NxWidgets/tools README File
===========================
addobjs.sh
----------
$0 will add all object (.o) files in directory to an archive.
Usage: tools/addobjs.sh [OPTIONS] <lib-path> <obj-dir>
Where:
<lib-path> is the full, absolute path to the library to use
<obj-dir> is full path to the directory containing the object files to be added
OPTIONS include:
-p Prefix to use. For example, to use arm-elf-ar, add '-p arm-elf-'
-w Use Windows style paths instead of POSIX paths
-d Enable script debug
-h Show this usage information
bitmap_converter.py
-------------------
This script converts from any image type supported by Python imaging library to
the RLE-encoded format used by NxWidgets.
RLE (Run Length Length) is a very simply encoding that compress quite well
with certain kinds of images: Images that that have many pixels of the
same color adjacent on a row (like simple graphics). It does not work well
with photographic images.
But even simple graphics may not encode compactly if, for example, they have
been resized. Resizing an image can create hundreds of unique colors that
may differ by only a bit or two in the RGB representation. This "color
smear" is the result of pixel interpolation (and might be eliminated if
your graphics software supports resizing via pixel replication instead of
interpolation).
When a simple graphics image does not encode well, the symptom is that
the resulting RLE data structures are quite large. The pallette structure,
in particular, may have hundreds of colors in it. There is a way to fix
the graphic image in this case. Here is what I do (in fact, I do this
on all images prior to conversion just to be certain):
- Open the original image in GIMP.
- Select the option to select the number of colors in the image.
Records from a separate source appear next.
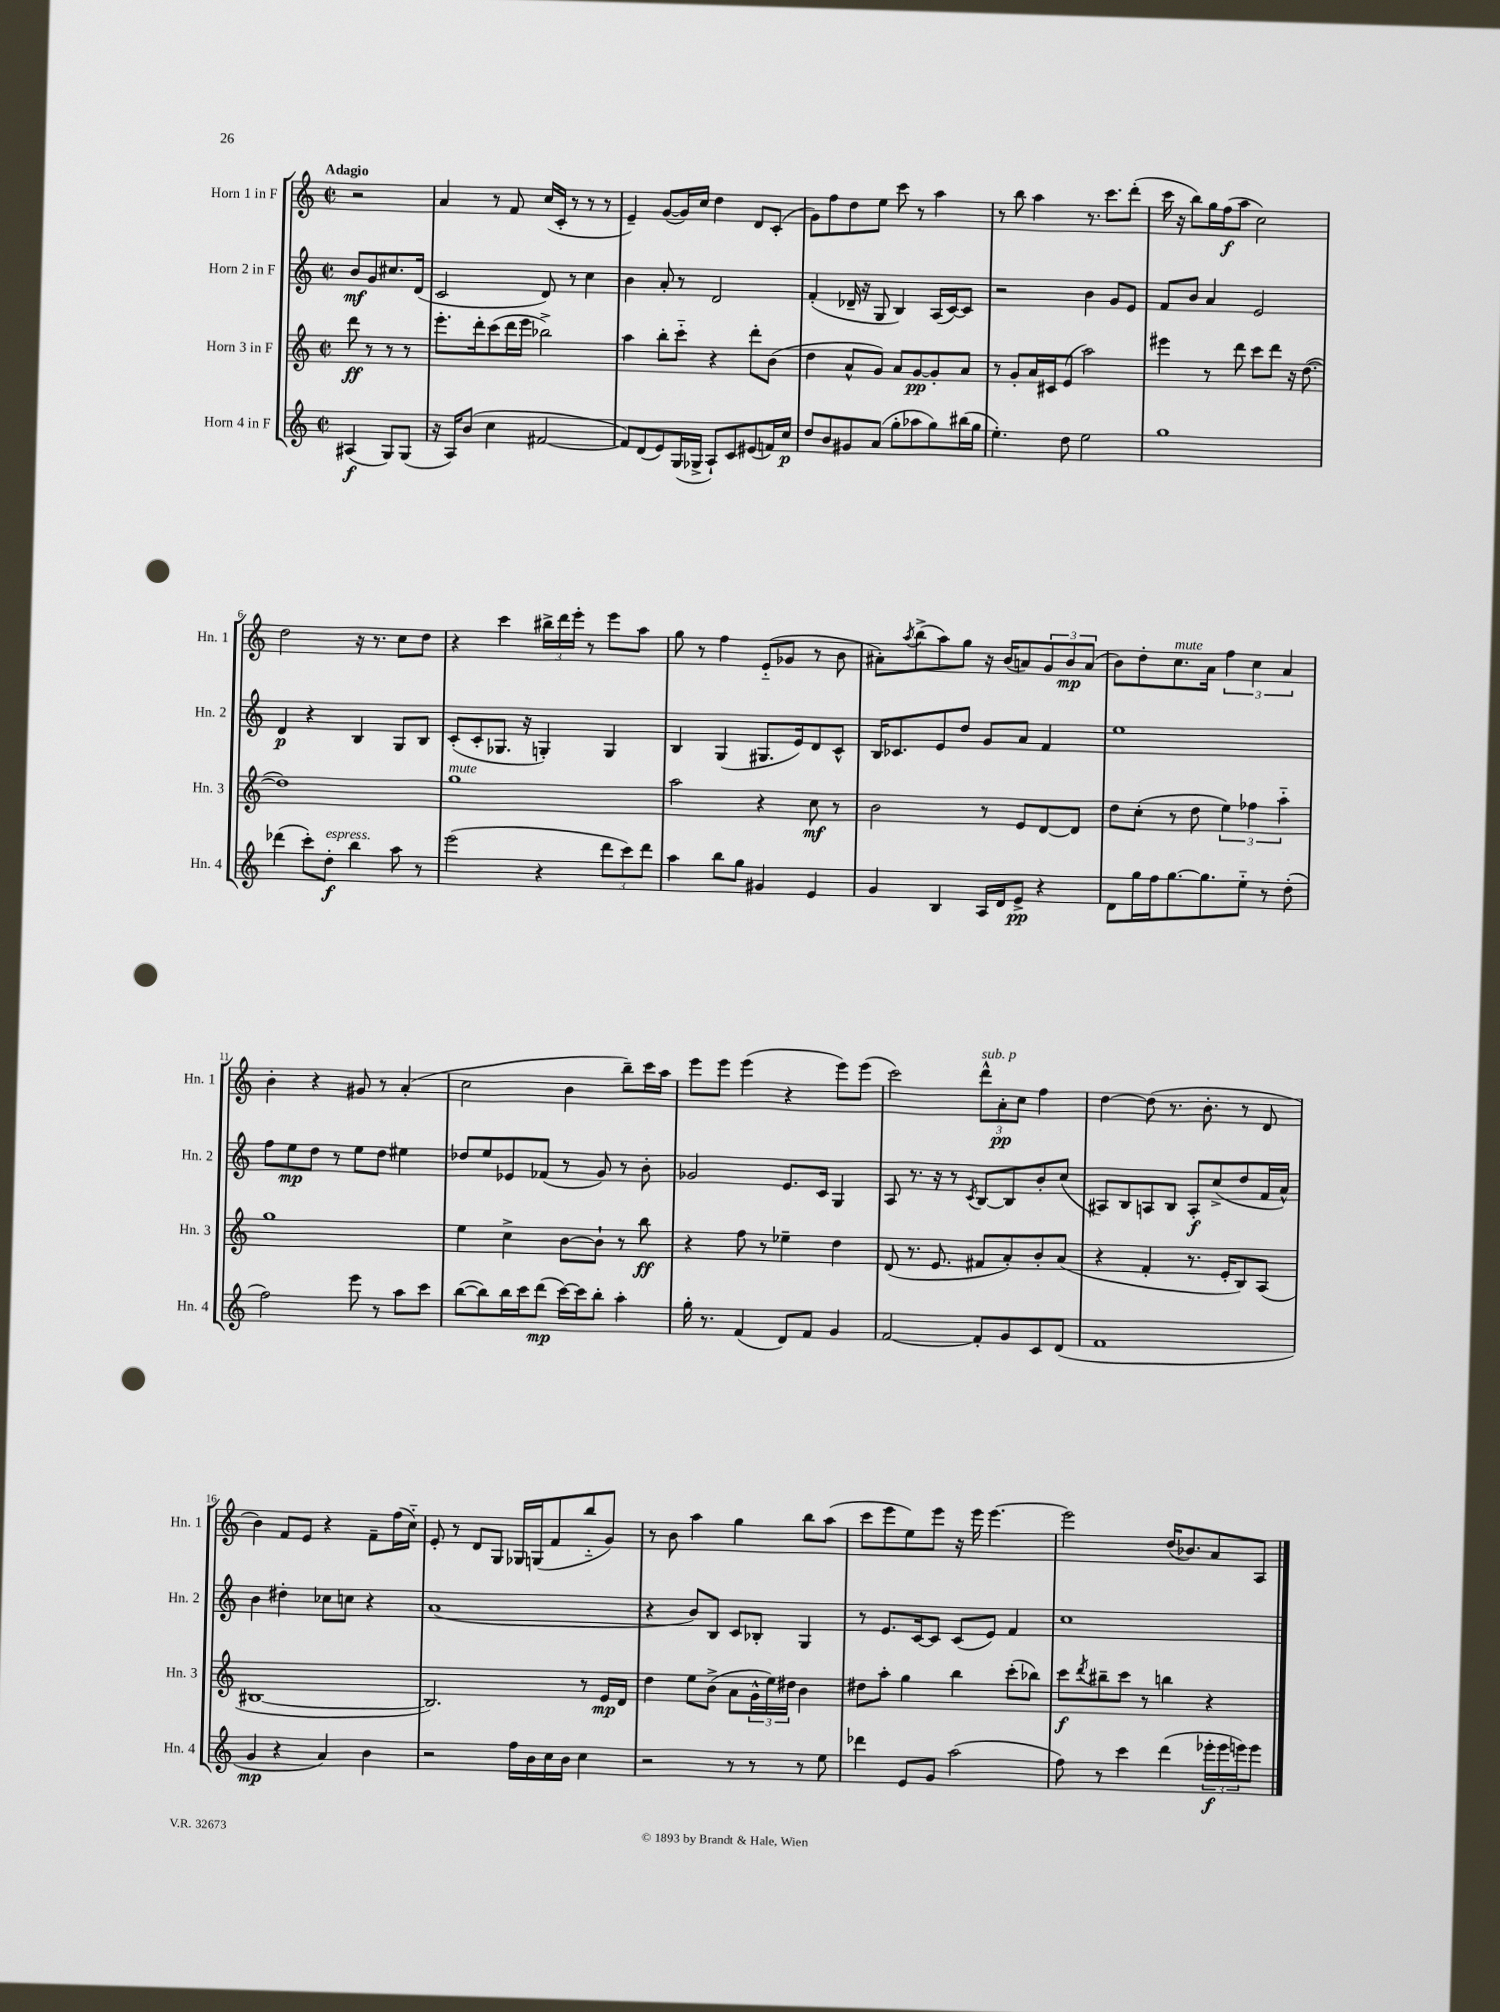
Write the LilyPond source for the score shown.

<<
\new StaffGroup <<
\new Staff = "s0" \with { instrumentName = "Horn 1 in F" shortInstrumentName = "Hn. 1" } {
    \clef treble \key c \major \defaultTimeSignature \time 2/2 \partial 2 \tempo "Adagio"
    r2 |
    a'4 r8 f'8 c''16( c'16-. r8 r8 r8 |
    e'4--) g'8~( g'16) c''16 d''4 d'8 c'8-.( |
    g'8) f''8 d''8 e''8 c'''8 r8 a''4 |
    r8 b''8 a''4 r8. c'''8. d'''8-.( |
    c'''16 r16 b''8) g''16 f''16\f( a''8 c''2) |
    d''2 r16 r8. c''8 d''8 |
    r4 c'''4 \tuplet 3/2 { bis''16-> d'''16 e'''16-. } r8 e'''8 a''8 |
    g''8 r8 f''4 e'8-_( ges'8 r8 b'8 |
    ais'8-.) \acciaccatura { a''8 } b''8->( a''8) g''8 r16 b'16( a'8) \tuplet 3/2 { g'8 b'8\mp a'8( } |
    b'8) d''8-. c''8.^\markup { \italic "mute" } a'16 \tuplet 3/2 { f''4 c''4 a'4 } |
    b'4-. r4 gis'8 r8 a'4-.( |
    c''2 b'4 b''8--) c'''16 a''16 |
    e'''8 e'''8 e'''4( r4 e'''8) e'''8( |
    c'''2) \tuplet 3/2 { d'''8-^^\markup { \italic "sub. p" } a'8-.\pp c''8 } f''4 |
    d''4~ d''8( r8. b'8.-. r8 d'8 |
    b'4) f'8 e'8 r4 f'8-- f''16( c''16-_) |
    e'8-. r8 d'8 g8 ges16 g16( f'8 b''8-_ g'8) |
    r8 b'8 a''4 g''4 b''8 a''8( |
    c'''8 e'''8 e''8) e'''8 r16 e'''16 e'''4.~ |
    e'''2 d''16( bes'8.) a'8 a8 \bar "|." |
}
\new Staff = "s1" \with { instrumentName = "Horn 2 in F" shortInstrumentName = "Hn. 2" } {
    \clef treble \key c \major \defaultTimeSignature \time 2/2 \partial 2
    b'8\mf g'8 cis''8. d'16( |
    c'2 d'8) r8 c''4 |
    b'4 a'8-. r8 d'2 |
    f'4-.( des'16-- r16 g8 b4) a16( c'16~) c'8 |
    r2 b'4 g'8 e'8 |
    f'8 b'8 a'4 e'2 |
    d'4\p r4 b4 g8 b8 |
    c'8-.( c'8-. ges8. r16 g4-.) g4 |
    b4 g4( gis8. e'16) d'8 c'8-^ |
    b16 ces'8. e'8 d''8 g'8 a'8 f'4 |
    e''1 |
    f''8 e''8\mp d''8 r8 e''8 d''8 eis''4 |
    des''8 e''8 ees'8 fes'8( r8 g'8) r8 b'8-. |
    ges'2 e'8. c'16 g4 |
    a8 r8. r16 r8 \acciaccatura { c'8 } b8~ b8 b'8-. c''8( |
    ais8) b8 a8 b8 a8-.\f c''8->( d''8 f'16 a'16-^) |
    b'4 dis''4-. ces''8 c''8 r4 |
    a'1( |
    r4 b'8) b8 c'8 bes8-. g4 |
    r8 e'8. c'16~ c'8 c'8( e'8) f'4 |
    c''1 \bar "|." |
}
\new Staff = "s2" \with { instrumentName = "Horn 3 in F" shortInstrumentName = "Hn. 3" } {
    \clef treble \key c \major \defaultTimeSignature \time 2/2 \partial 2
    d'''8\ff r8 r8 r8 |
    e'''8.-. d'''16-. c'''8( d'''16 e'''16 bes''2->) |
    a''4 b''8-. c'''8-_ r4 d'''8-. b'8( |
    d''4 a'8-^ g'8) a'8 g'8~\pp g'8-. a'8 |
    r8 g'8-. a'16 cis'16 e'8( a''2) |
    eis'''4 r8 d'''8 c'''8 d'''8 r16 d''8.~( |
    d''1) |
    g''1^\markup { \italic "mute" } |
    a''2 r4 c''8\mf r8 |
    b'2 r8 e'8 d'8~ d'8 |
    d''8 c''8-.( r8 d''8 \tuplet 3/2 { e''4) fes''4 a''4-_ } |
    g''1 |
    e''4 c''4-> b'8~ b'8-! r8 b''8\ff |
    r4 f''8 r8 ees''4-- d''4 |
    d'8( r8. e'8. fis'8 a'8-.) b'8-. a'8( |
    r4 f'4-. r8. e'16-. b8) a8( |
    bis1~ |
    bis2.) r8 e'16\mp d'16 |
    d''4 e''8 b'8->( a'8 \tuplet 3/2 { g'16-^ e''16) dis''16 } b'4 |
    dis''8 a''8-. g''4 b''4 c'''8-.( bes''8) |
    c'''8\f \acciaccatura { d'''8 } bis''8-- c'''8 r8 b''4 r4 \bar "|." |
}
\new Staff = "s3" \with { instrumentName = "Horn 4 in F" shortInstrumentName = "Hn. 4" } {
    \clef treble \key c \major \defaultTimeSignature \time 2/2 \partial 2
    ais4\f( g8) g8( |
    r16 a16) b'8( c''4 fis'2~ |
    fis'8) d'8( e'8) g16( ges16-> a8-!) c'8 eis'8( f'16) c''16\p |
    d''8 b'8 gis'8 a'8( g''8-. aes''8 g''8) bis''16( g''16 |
    e''4.-.) d''8 e''2 |
    g''1 |
    des'''4( c'''8-.) d''8-.\f^\markup { \italic "espress." } b''4 a''8 r8 |
    e'''2( r4 \tuplet 3/2 { d'''8 c'''8) d'''8 } |
    a''4 b''8 g''8 gis'4 e'4 |
    g'4 b4 a16 d'16 e'8->\pp r4 |
    d'8 g''16 f''16 g''8.~ g''8. e''8-_ r8 d''8-.( |
    f''2) e'''8 r8 a''8 c'''8 |
    b''8~( b''8) b''16 c'''16 d'''8\mp( c'''16~) c'''16 b''8-. a''4-. |
    g''16-. r8. f'4( d'8) f'8 g'4 |
    f'2~ f'8-. g'8 c'8 d'8( |
    f'1 |
    g'4\mp r4 a'4) b'4 |
    r2 f''16 b'16 c''16 b'16 c''4 |
    r2 r8 r8 r8 e''8 |
    des'''4 e'8 g'8 a''2( |
    f''8) r8 c'''4 d'''4( \tuplet 3/2 { ees'''16-.\f ees'''16 e'''16) } e'''8 \bar "|." |
}
>>
>>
- Pick the smallest number of colors that will represent the image
faithfully. For most simple graphic images this might be as few as 6
or 8 colors.
- Save the image as PNG or other lossless format (NOT jpeg).
- Then generate the image.
indent.sh
---------
This script uses the Linux 'indent' utility to re-format C source files
to match the coding style that I use. It differs from my coding style in that
- I normally put the trailing */ of a multi-line comment on a separate line,
- I usually align things vertically (like '='in assignments.
install.sh
----------
Install a unit test in the NuttX source tree"
USAGE: tools/install.sh <apps-directory-path> <test-sub-directory>
Where:
<apps-directory-path> is the full, absolute path to the NuttX apps/ directory
<test-sub-directory> is the name of a sub-directory in the UnitTests directory
zipme.sh
--------
Pack up the NxWidgets tarball for release.